Among the solutions presented at the yearly conference was the release of the Africa Competitiveness Report 2017, which encourages competition that is urgently needed to meet Africa’s demographic challenges. Read the report here

Competitiveness is defined as the set of institutions, policies and factors that determine the level of productivity – and hence future prosperity – of a country.

“Removing the hurdles that prevent Africa from fulfilling its competitiveness potential is the first step required to achieve more sustained economic progress and shared prosperity,” the World Economic Forum’s head of the centre for the global agenda and member of the managing board, Richard Samans, noted.

The report states that the ability of sub-Saharan Africa’s economies to generate enough jobs for its young and growing population rests on the successful implementation of urgent reforms to boost productivity. Read more…

The report suggests policy priorities should include reform to improve the quality of institutions, infrastructure, skills and adoption of new technology.

Furthermore, house construction and better urban planning present opportunities for short-term competitiveness gains, it stated.

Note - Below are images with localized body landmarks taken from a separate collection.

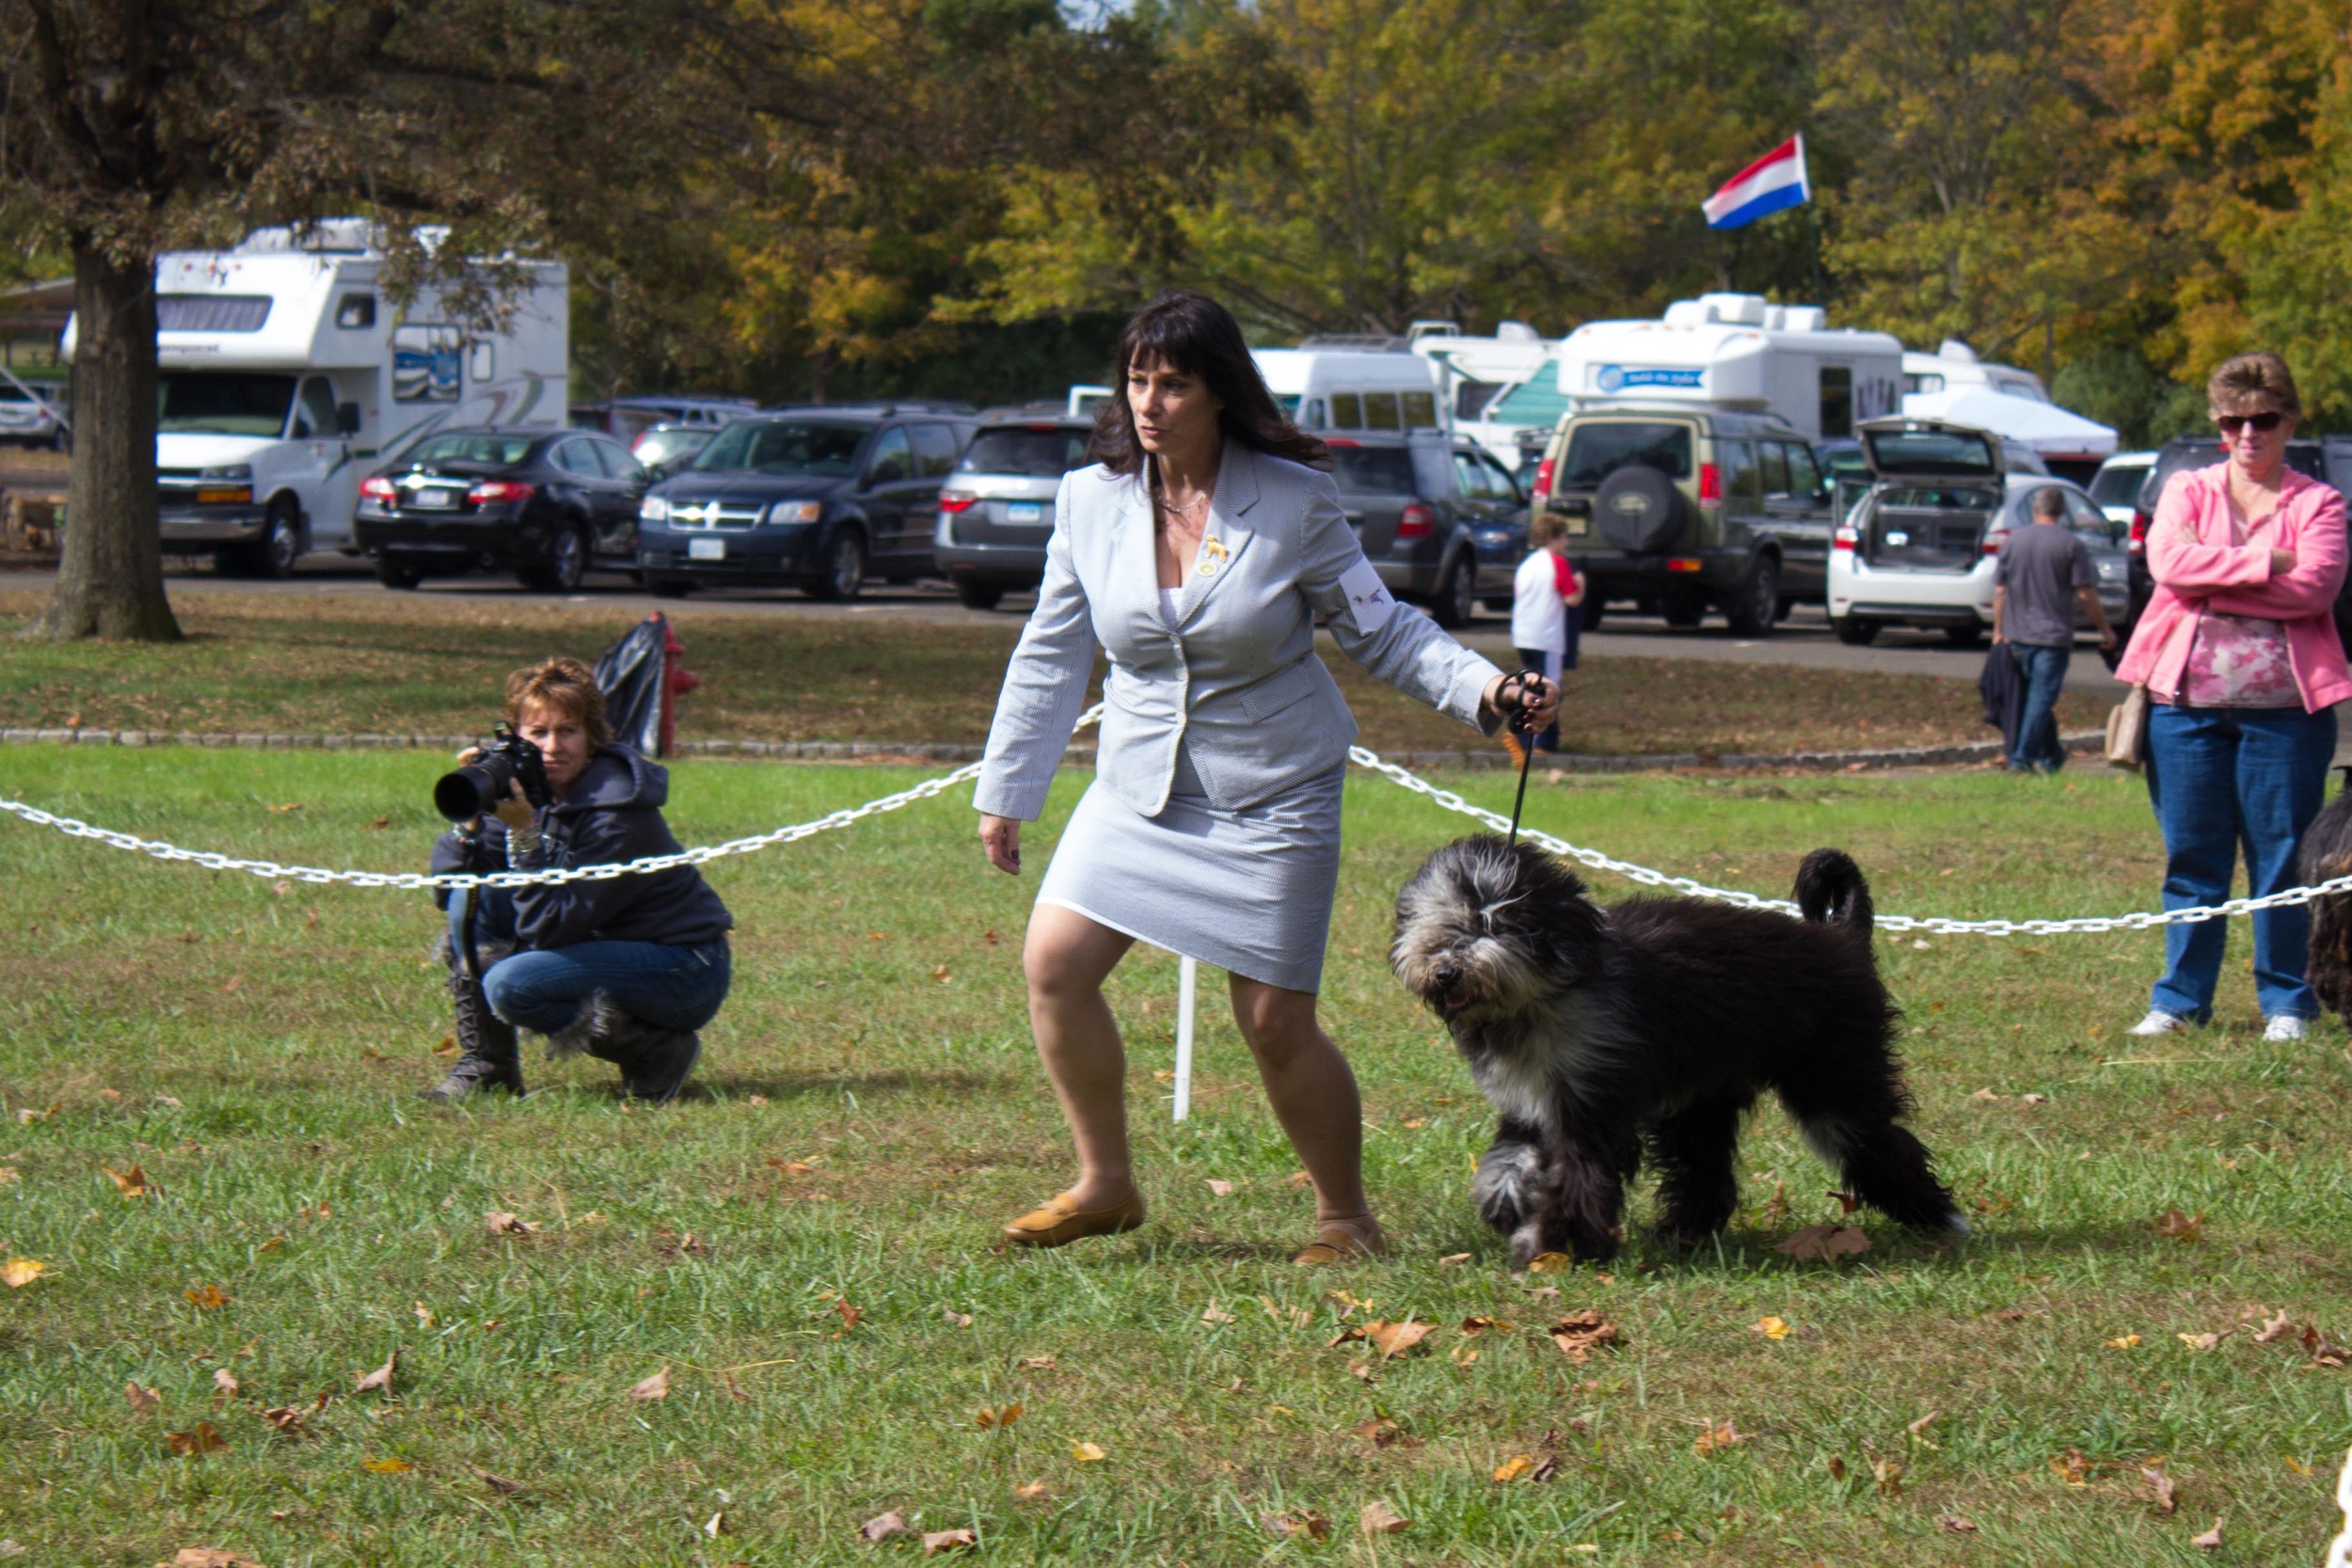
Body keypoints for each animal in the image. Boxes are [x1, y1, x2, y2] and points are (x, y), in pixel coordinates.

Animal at [1392, 832, 1966, 1259]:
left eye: (1493, 918)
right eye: (1436, 920)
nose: (1445, 970)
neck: (1542, 999)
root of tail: (1839, 937)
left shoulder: (1596, 1101)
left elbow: (1579, 1176)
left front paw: (1550, 1242)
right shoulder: (1538, 1099)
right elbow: (1510, 1157)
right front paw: (1506, 1201)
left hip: (1835, 1075)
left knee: (1876, 1142)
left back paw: (1942, 1218)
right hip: (1703, 1098)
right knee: (1706, 1172)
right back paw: (1683, 1233)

“To meet the aspirations of their growing youth populations, African governments are well-advised to enact policies that improve levels of productivity and the business environment for trade and investment,” the World Bank Group’s Klaus Tilmes, director of the trade and competitiveness for global practice, said.

“The World Bank Group is helping governments and the private sector across Africa to take the steps necessary to build strong economies and accelerate job creation in order to benefit from the potential demographic dividend,” Tilmes added.

Africa Competitiveness findings

Compounding the challenge to Africa’s leaders, is a rapidly expanding population, which is set to add 450 million more to the labour force over the next two decades, the report said.

According to the study, under current policies, only 100 million jobs look set to be created during this period.

Africa’s young, dynamic population does possess the potential to lead an economic revival in the region, backed by targeted long- and short-term reforms in key areas, the report finds. Priority action areas for improved competitiveness include:

Long term:

  • Strengthening institutions is a pre-condition to enable faster and more effective policy implementation; failure of implementation in the past has often been attributed to weak institutions
  • Improved infrastructure, to enable greater levels of trade and business growth
  • Greater adoption of technology
  • Developing the right skills to remain competitive in a rapidly changing global economic landscape

Short term:

  • Prioritising sector-specific reforms in labour-intensive sectors such as agri-business, construction and micro-enterprises
  • Targeted support for vulnerable regions and/or populations in fragile countries
  • Open trade policies to foster regional economic integration
  • Developing value-chain links to extractive sectors to encourage diversification in resource-rich countries
  • Increase housing construction through investment, better urban planning and less bureaucracy

The report is jointly produced by the African Development Bank, the World Bank and the World Economic Forum.